## Estratto del documento

━━━━

[ISSN 1974-028X]

[REGISTRAZIONE AL TRIBUNALE CIVILE DI ROMA N° 577/2007 DEL 21 DICEMBRE] *

 

N° 213 / SETTEMBRE 2025 (CCXLIV)


contemporanea

IL COLONIALISMO D'INSEDIAMENTO
TRA NORD AMERICA E PALESTINA

di Marco Fossati

                  

Solitamente, quando si parla di colonialismo o periodo coloniale, si fa riferimento all’espansionismo europeo iniziato in pratica dopo la scoperta dell’America. La ricerca storica ha ampiamente trattato l’argomento evidenziando come tale fenomeno ebbe numerose cause (considerando il fatto che coinvolse molti Stati europei), diversi modi e tempi di attuazione; oltre a sviluppi e conseguenze differenti a seconda dei paesi coinvolti.

 

Nell’ultimo ventennio però, nell’ambito delle scienze storiche e sociali, sono state individuate delle particolari caratteristiche in merito ad alcuni fenomeni coloniali. Ovvero è stata introdotta una nuova categoria di studio; il colonialismo di insediamento (settler colonialism). Con questo termine vengono definiti quei movimenti coloniali che non si limitano alla costituzione di colonie allo scopo di controllare un territorio e sfruttarne le risorse ma puntano a occuparlo completamente, emarginando o estromettendo (addirittura eliminando fisicamente) la popolazione indigena presente; di fatto sostituendola.

 

Lo storico anglo-australiano Patrick Wolfe è stato uno dei primi studiosi a evidenziare i tratti distintivi del settler colonialism. In merito a questo tipo di colonizzazione ha affermato: “I coloni vengono per restare e sostituirsi ai nativi”, di conseguenza “l’invasione è una struttura non un evento”, dato che rappresenta l’inizio della costruzione di una nuova società, quella dei coloni, sulle rovine e sulla terra dei nativi; a tal fine viene applicata quella che egli definisce, “logica dell’eliminazione”. Questa comprende sia l’eliminazione fisica, attraverso guerre e omicidi di frontiera, sia l’assimilazione o l’integrazione più o meno forzata della popolazione indigena.

 

Come detto è nell’Europa della prima età moderna che nascono politiche di esplorazione ed espansione (imperialiste) generatrici di vasti movimenti coloniali, le cui conseguenze sono tutt’ora evidenti. All’origine vi erano esigenze economiche: ricerca di nuove vie commerciali, scoperta e sfruttamento di risorse naturali. Ma in fondo c’era anche un’idea di missione, ovvero portare la cristianità verso nuove terre, evangelizzando le popolazioni pagane, di conseguenza un’estensione del dominio politico.

 

È in questo periodo che emergono i termini essenziali del modello coloniale classico; la potenza coloniale conquista un territorio assumendone il governo e sfruttandone le risorse (come avvenne in America centrale e meridionale dal XVI secolo). La migrazione è limitata alla creazione di una classe sociale di governo, mentre la popolazione indigena è costretta a ricoprire ruoli socialmente ed economicamente subalterni. Modello che a grandi linee verrà applicato anche in Africa ed Estremo Oriente soprattutto nel XIX secolo.

━━━━

## Dati estratti

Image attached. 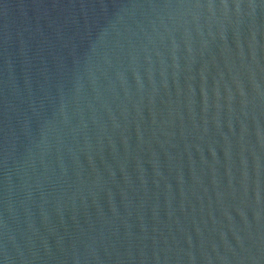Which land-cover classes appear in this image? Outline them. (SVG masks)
Listing matches in <instances>:
<instances>
[{"label":"water","instance_id":"1","mask_svg":"<svg viewBox=\"0 0 264 264\" xmlns=\"http://www.w3.org/2000/svg\"><path fill=\"white\" fill-rule=\"evenodd\" d=\"M0 264H264V0H0Z\"/></svg>","mask_w":264,"mask_h":264}]
</instances>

━━━━

## Consegne dell'esercizio
(a) Rispondi a queste domande sul brano sul colonialismo d'insediamento:
(i) Secondo Patrick Wolfe, che cos'è l'invasione?
(ii) Quali esigenze economiche erano all'origine delle politiche di esplorazione ed espansione?
(iii) In quali aree verrà applicato il modello coloniale classico soprattutto nel XIX secolo?
(b) Prosegui il brano sul colonialismo d'insediamento dopo l'ultima frase riportata.
Le voci non servono per svolgere l'esercizio.

## Soluzioni
(a)
(i) Una struttura, non un evento.
(ii) La ricerca di nuove vie commerciali e la scoperta e lo sfruttamento di risorse naturali.
(iii) In Africa e in Estremo Oriente.

(b)
In Nord America invece prenderà forma una colonizzazione del tutto diversa. Già dalle prime esplorazioni, gli europei, considerarono tale territorio semi disabitato. La scarsa popolazione indigena non era ritenuta in grado di sfruttarlo (e occuparlo) in modo adeguato, tant’è che viveva di caccia, pesca e in gran parte era nomade (o così si pensava che fosse).

 

Si sviluppò l’idea di una terra libera, di proprietà dell’umanità finché non venisse destinata a un uso particolare, prevalentemente agricolo; il primo a utilizzarla in tale modo ne poteva diventare il proprietario. Si riprendevano concetti derivanti dal diritto romano come la res nullis (cosa di nessuno), disciplinati da fonti tipo il Digesto o le Istituzioni: “La ragione naturale ammette i diritti del primo occupante su ciò che non aveva occupante”.

 

Concetti che si inserivano perfettamente nelle teorie circa lo stato di natura (giusnaturalismo) ampiamente diffuse in Europa tra XVII e XVIII secolo e si univano alle categorie di pensiero del sistema produttivo capitalista in via di affermazione (proprietà privata, circolazione monetaria, ecc.). L’economia europea del tempo, oltre che sul commercio, era in gran parte fondata sull’agricoltura e un territorio immenso come quello nordamericano, con un ambiente relativamente simile si prestava perfettamente allo sfruttamento agricolo.

 

Ovviamente la coltivazione presupponeva l’occupazione, il possesso della terra, pertanto la formazione di colonie di popolamento; l’emigrazione dall’Europa fu una diretta conseguenza. Contadini poveri che sfuggivano dalla fame e ricchi speculatori che investivano in grandi appezzamenti terrieri popolarono i primi insediamenti.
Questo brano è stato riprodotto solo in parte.